Forgiving is one thing but asking for it is a whole different animal. There’s just the whole swallowing a lot of pride issue that seems to get in the way.

But he took it to heart. He wanted to live. It started with family, then friends, then contractors whom he had felt he was fair but realized he didn’t practice the golden rule with.

One by one he found peace in all relationships in his life.

He went back to this place - again - and again - and again - five or six times. Until somehow the new scans revealed the tumors were gone.

I think there are more of us than we would care to admit who are holding on to grudges or wrongs we have done or that have been done to us and just a simple text, email, or phone call - a short conversation would clear the air, and bring peace back into the relationship and likely better health for us as a result.

Anticipated Objections and Solutions

While the benefits are clear, integrating forgiveness into our daily lives is challenging. I’ve heard a few objections so I’m going to propose some strategies to overcome them:

1. "Forgiving feels like condoning the wrong."

It’s for you, not for them. Understand that forgiveness is for your peace, not an exoneration of the other's actions. It's about letting go of the burden, not diminishing the wrong. Just because you forgive doesn’t mean you have to be best friends.

2. "I'm not sure how to forgive."

Start small. Reflect on minor grievances and consciously decide to let them go. I also think it’s important to consider things you’ve done that someone graciously overlooked. Over time, this practice can be applied to more significant issues.

3. "Ain’t nobody got time for this."

This is a war in the heart that you must win if you want to live a long healthy and happy life. Incorporate forgiveness into existing routines. I would encourage you to make the issue a matter of prayer and ask for supernatural intervention - sometimes we can’t do things on our own and we need assistance. I would also say it can be healthy to talk to a friend or someone you trust about the matter.

Incorporating Forgiveness into Daily Life

1. Daily Reflection: Dedicate a few minutes each day to reflect on instances where you may harbor resentment and consciously decide to release these feelings or make them a matter of prayer if it’s not that easy for you.

2. Journaling: Write about your feelings and the process of letting go.
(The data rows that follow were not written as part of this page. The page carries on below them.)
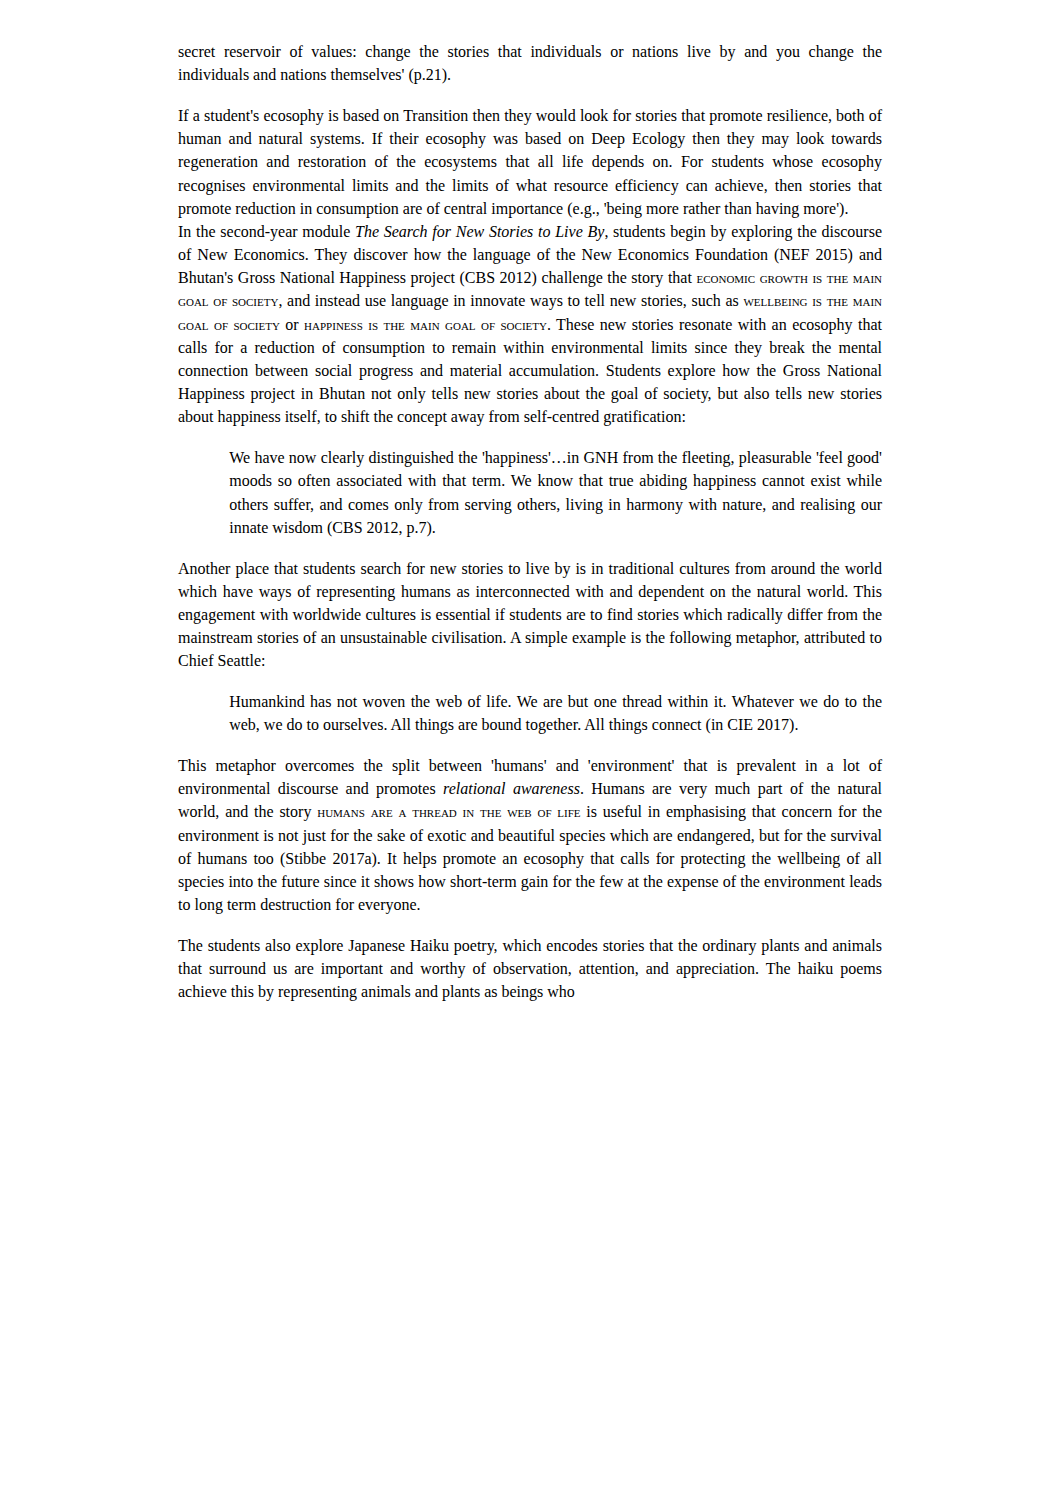secret reservoir of values: change the stories that individuals or nations live by and you change the individuals and nations themselves' (p.21).
If a student's ecosophy is based on Transition then they would look for stories that promote resilience, both of human and natural systems. If their ecosophy was based on Deep Ecology then they may look towards regeneration and restoration of the ecosystems that all life depends on. For students whose ecosophy recognises environmental limits and the limits of what resource efficiency can achieve, then stories that promote reduction in consumption are of central importance (e.g., 'being more rather than having more').
In the second-year module The Search for New Stories to Live By, students begin by exploring the discourse of New Economics. They discover how the language of the New Economics Foundation (NEF 2015) and Bhutan's Gross National Happiness project (CBS 2012) challenge the story that economic growth is the main goal of society, and instead use language in innovate ways to tell new stories, such as wellbeing is the main goal of society or happiness is the main goal of society. These new stories resonate with an ecosophy that calls for a reduction of consumption to remain within environmental limits since they break the mental connection between social progress and material accumulation. Students explore how the Gross National Happiness project in Bhutan not only tells new stories about the goal of society, but also tells new stories about happiness itself, to shift the concept away from self-centred gratification:
We have now clearly distinguished the 'happiness'…in GNH from the fleeting, pleasurable 'feel good' moods so often associated with that term. We know that true abiding happiness cannot exist while others suffer, and comes only from serving others, living in harmony with nature, and realising our innate wisdom (CBS 2012, p.7).
Another place that students search for new stories to live by is in traditional cultures from around the world which have ways of representing humans as interconnected with and dependent on the natural world. This engagement with worldwide cultures is essential if students are to find stories which radically differ from the mainstream stories of an unsustainable civilisation. A simple example is the following metaphor, attributed to Chief Seattle:
Humankind has not woven the web of life. We are but one thread within it. Whatever we do to the web, we do to ourselves. All things are bound together. All things connect (in CIE 2017).
This metaphor overcomes the split between 'humans' and 'environment' that is prevalent in a lot of environmental discourse and promotes relational awareness. Humans are very much part of the natural world, and the story humans are a thread in the web of life is useful in emphasising that concern for the environment is not just for the sake of exotic and beautiful species which are endangered, but for the survival of humans too (Stibbe 2017a). It helps promote an ecosophy that calls for protecting the wellbeing of all species into the future since it shows how short-term gain for the few at the expense of the environment leads to long term destruction for everyone.
The students also explore Japanese Haiku poetry, which encodes stories that the ordinary plants and animals that surround us are important and worthy of observation, attention, and appreciation. The haiku poems achieve this by representing animals and plants as beings who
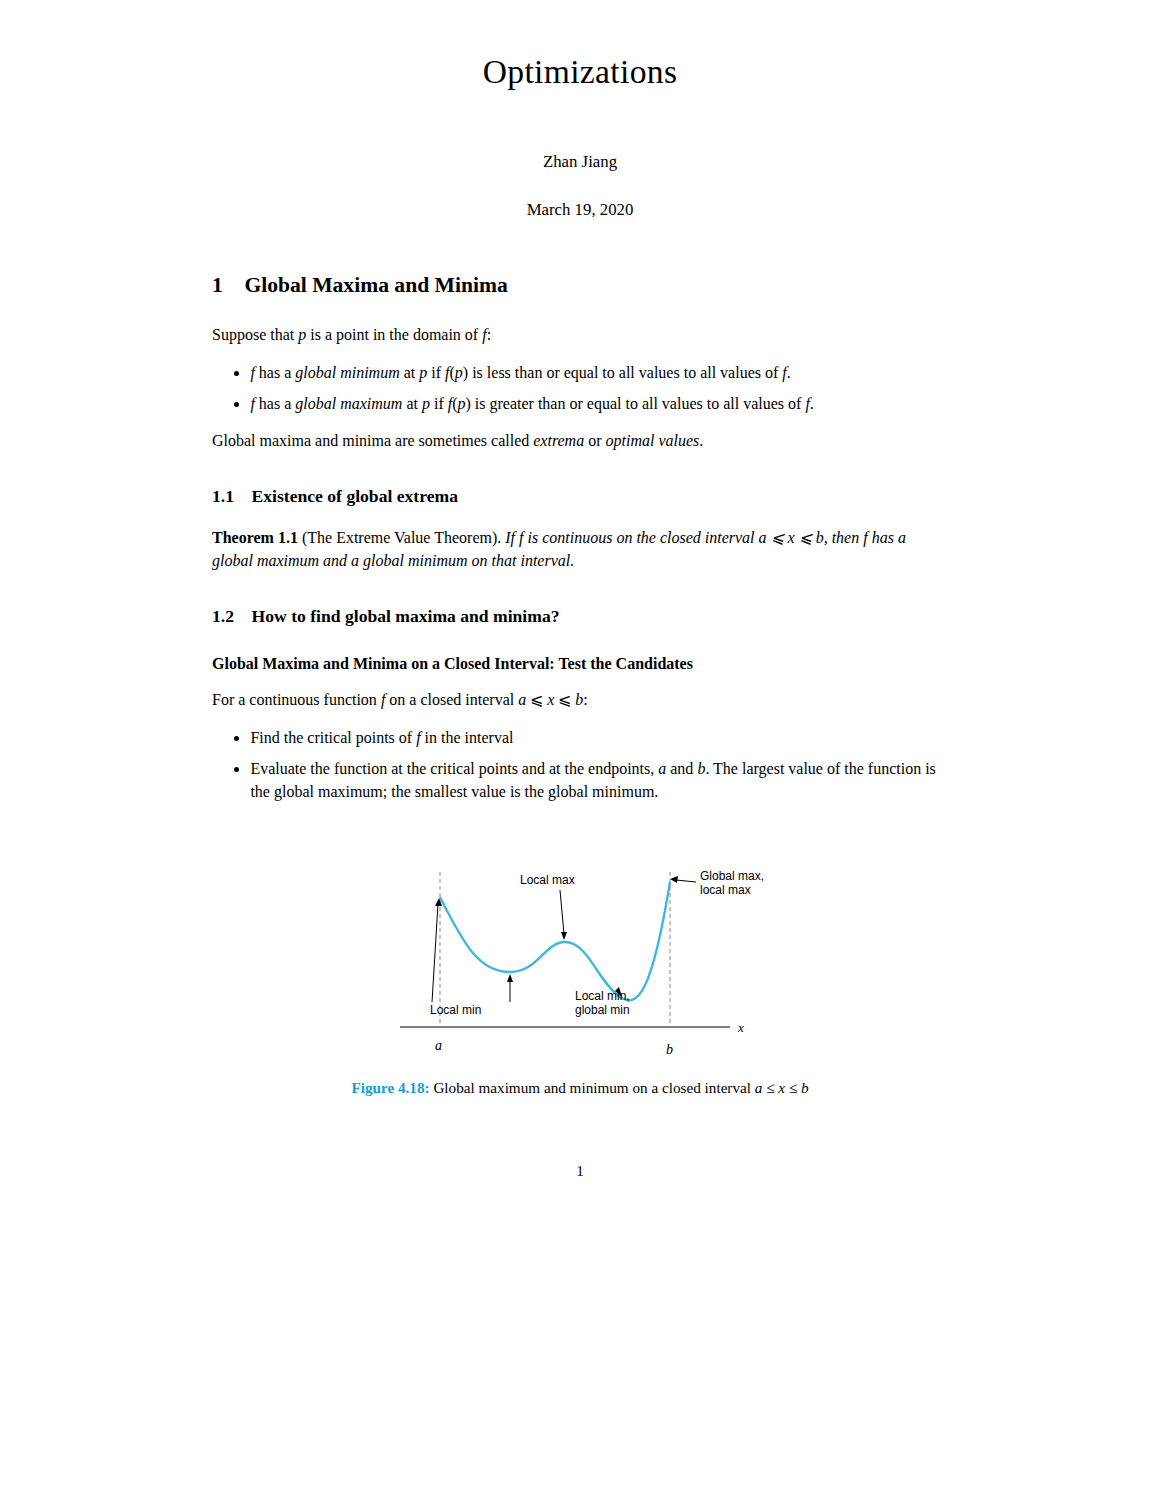Optimizations
Zhan Jiang
March 19, 2020
1 Global Maxima and Minima
Suppose that p is a point in the domain of f:
f has a global minimum at p if f(p) is less than or equal to all values to all values of f.
f has a global maximum at p if f(p) is greater than or equal to all values to all values of f.
Global maxima and minima are sometimes called extrema or optimal values.
1.1 Existence of global extrema
Theorem 1.1 (The Extreme Value Theorem). If f is continuous on the closed interval a ⩽ x ⩽ b, then f has a global maximum and a global minimum on that interval.
1.2 How to find global maxima and minima?
Global Maxima and Minima on a Closed Interval: Test the Candidates
For a continuous function f on a closed interval a ⩽ x ⩽ b:
Find the critical points of f in the interval
Evaluate the function at the critical points and at the endpoints, a and b. The largest value of the function is the global maximum; the smallest value is the global minimum.
x Local max Global max, local max Local min Local min, global min a b
Figure 4.18: Global maximum and minimum on a closed interval a ≤ x ≤ b
1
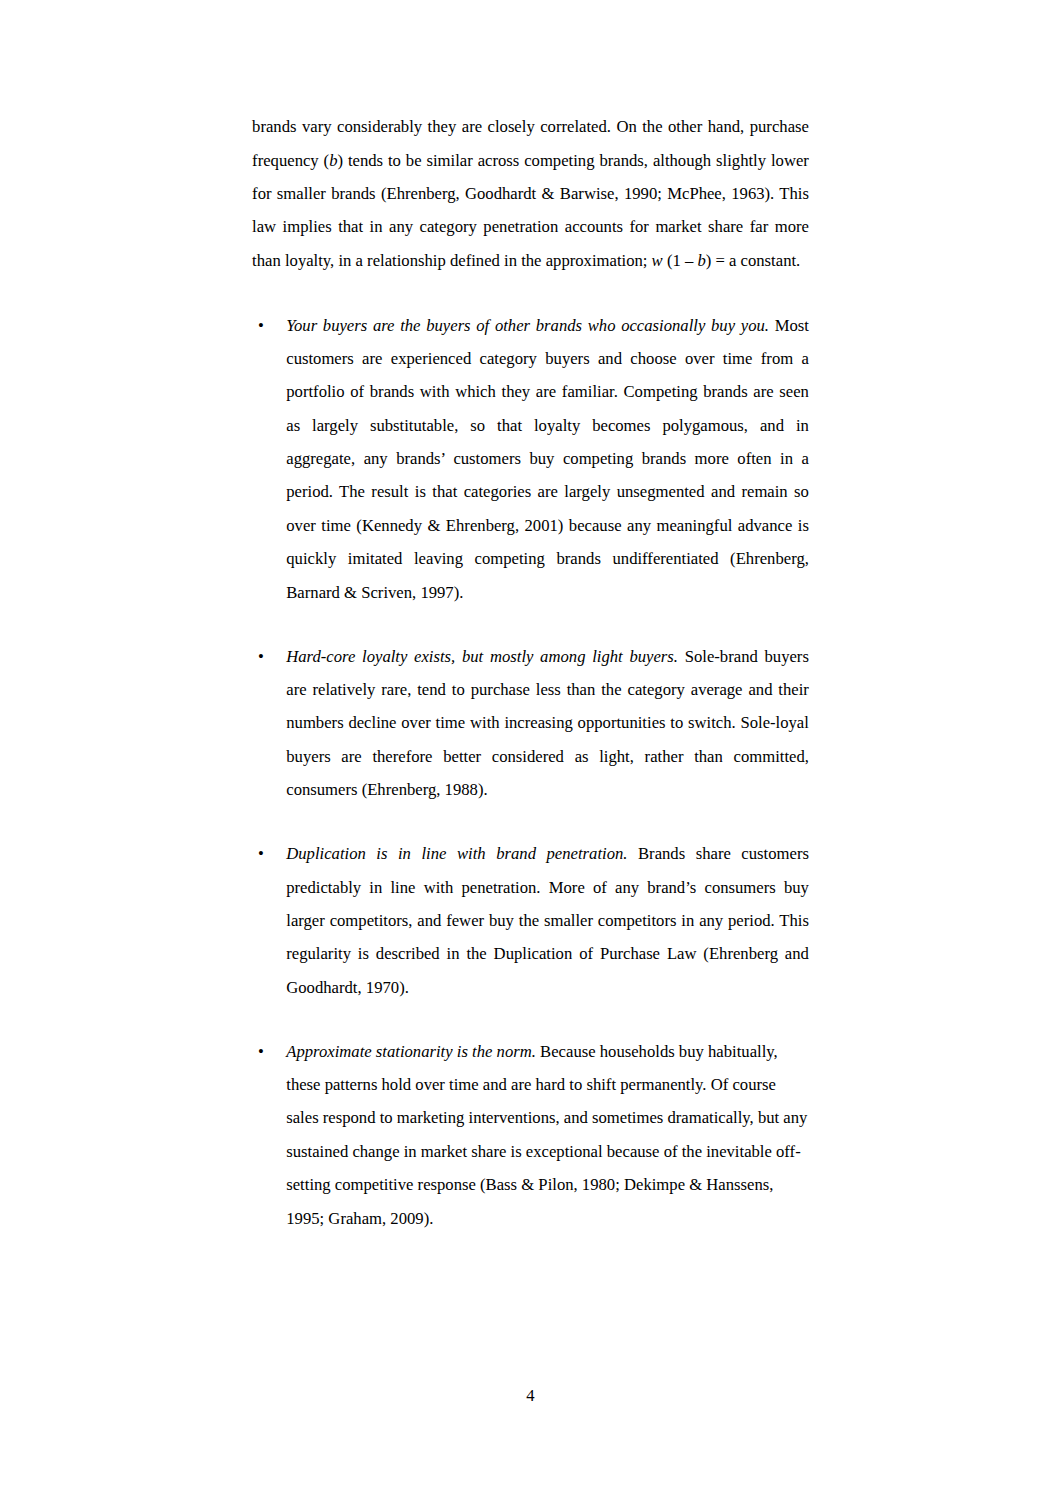brands vary considerably they are closely correlated. On the other hand, purchase frequency (b) tends to be similar across competing brands, although slightly lower for smaller brands (Ehrenberg, Goodhardt & Barwise, 1990; McPhee, 1963). This law implies that in any category penetration accounts for market share far more than loyalty, in a relationship defined in the approximation; w (1 – b) = a constant.
Your buyers are the buyers of other brands who occasionally buy you. Most customers are experienced category buyers and choose over time from a portfolio of brands with which they are familiar. Competing brands are seen as largely substitutable, so that loyalty becomes polygamous, and in aggregate, any brands’ customers buy competing brands more often in a period. The result is that categories are largely unsegmented and remain so over time (Kennedy & Ehrenberg, 2001) because any meaningful advance is quickly imitated leaving competing brands undifferentiated (Ehrenberg, Barnard & Scriven, 1997).
Hard-core loyalty exists, but mostly among light buyers. Sole-brand buyers are relatively rare, tend to purchase less than the category average and their numbers decline over time with increasing opportunities to switch. Sole-loyal buyers are therefore better considered as light, rather than committed, consumers (Ehrenberg, 1988).
Duplication is in line with brand penetration. Brands share customers predictably in line with penetration. More of any brand’s consumers buy larger competitors, and fewer buy the smaller competitors in any period. This regularity is described in the Duplication of Purchase Law (Ehrenberg and Goodhardt, 1970).
Approximate stationarity is the norm. Because households buy habitually, these patterns hold over time and are hard to shift permanently. Of course sales respond to marketing interventions, and sometimes dramatically, but any sustained change in market share is exceptional because of the inevitable off-setting competitive response (Bass & Pilon, 1980; Dekimpe & Hanssens, 1995; Graham, 2009).
4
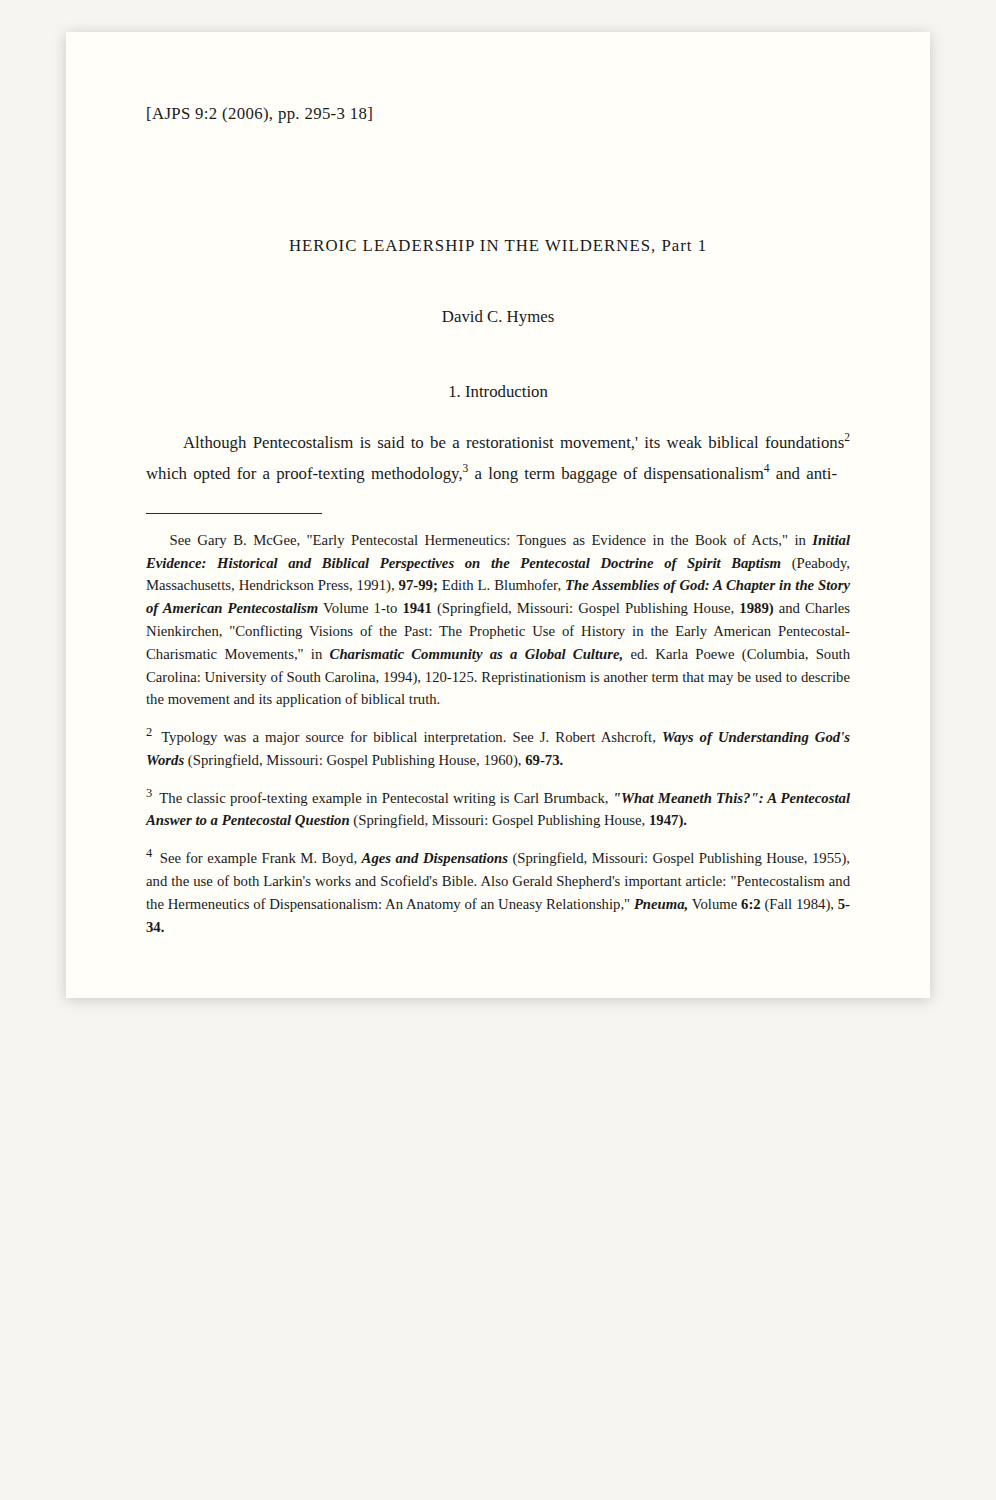[AJPS 9:2 (2006), pp. 295-3 18]
HEROIC LEADERSHIP IN THE WILDERNES, Part 1
David C. Hymes
1. Introduction
Although Pentecostalism is said to be a restorationist movement,' its weak biblical foundations2 which opted for a proof-texting methodology,3 a long term baggage of dispensationalism4 and anti-
See Gary B. McGee, "Early Pentecostal Hermeneutics: Tongues as Evidence in the Book of Acts," in Initial Evidence: Historical and Biblical Perspectives on the Pentecostal Doctrine of Spirit Baptism (Peabody, Massachusetts, Hendrickson Press, 1991), 97-99; Edith L. Blumhofer, The Assemblies of God: A Chapter in the Story of American Pentecostalism Volume 1-to 1941 (Springfield, Missouri: Gospel Publishing House, 1989) and Charles Nienkirchen, "Conflicting Visions of the Past: The Prophetic Use of History in the Early American Pentecostal-Charismatic Movements," in Charismatic Community as a Global Culture, ed. Karla Poewe (Columbia, South Carolina: University of South Carolina, 1994), 120-125. Repristinationism is another term that may be used to describe the movement and its application of biblical truth.
2 Typology was a major source for biblical interpretation. See J. Robert Ashcroft, Ways of Understanding God's Words (Springfield, Missouri: Gospel Publishing House, 1960), 69-73.
3 The classic proof-texting example in Pentecostal writing is Carl Brumback, "What Meaneth This?": A Pentecostal Answer to a Pentecostal Question (Springfield, Missouri: Gospel Publishing House, 1947).
4 See for example Frank M. Boyd, Ages and Dispensations (Springfield, Missouri: Gospel Publishing House, 1955), and the use of both Larkin's works and Scofield's Bible. Also Gerald Shepherd's important article: "Pentecostalism and the Hermeneutics of Dispensationalism: An Anatomy of an Uneasy Relationship," Pneuma, Volume 6:2 (Fall 1984), 5-34.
This can be a therapeutic exercise that fosters forgiveness.

3. Seek Support: Sometimes, talking to a counselor, coach or a trusted friend about your intent to forgive can provide valuable perspectives and encouragement.

In an era where the focus on health is paramount, it's crucial to recognize that well-being extends beyond diet, exercise, and good sleep. Forgiveness, an age-old virtue, emerges as a key player in the quest for a healthier, more fulfilled life. By embracing forgiveness, I can tell you from firsthand experience that you are investing in a practice that nourishes your mind, body, and relationships, paving the way for a holistic sense of wellness - and happiness.

WARNING HARD QUESTION: Is there someone in your life you need to forgive or ask for forgiveness from?

It’s easy to write and talk about this but it’s much harder to bring it into your life. I’d love to hear from you if you’ve got a story of applying this in your life or why you’re struggling to forgive someone right now.

-Jared

P.S. - This newsletter does not provide medical advice. The content, such as graphics, images, text, and all other materials, is provided for reference and educational purposes only. The content is not meant to be complete or exhaustive or to be applicable to any specific individual's medical condition.

[1]: Journal of Health Psychology, "The impact of forgiveness on cardiovascular reactivity and recovery," 2019.

[2]: American Journal of Cardiology, "Forgiveness and Heart Health: A Correlational Study," 2020.

[3]: Journal of Counseling Psychology, "The Relationship Between Forgiveness and Mental Well-being," 2021.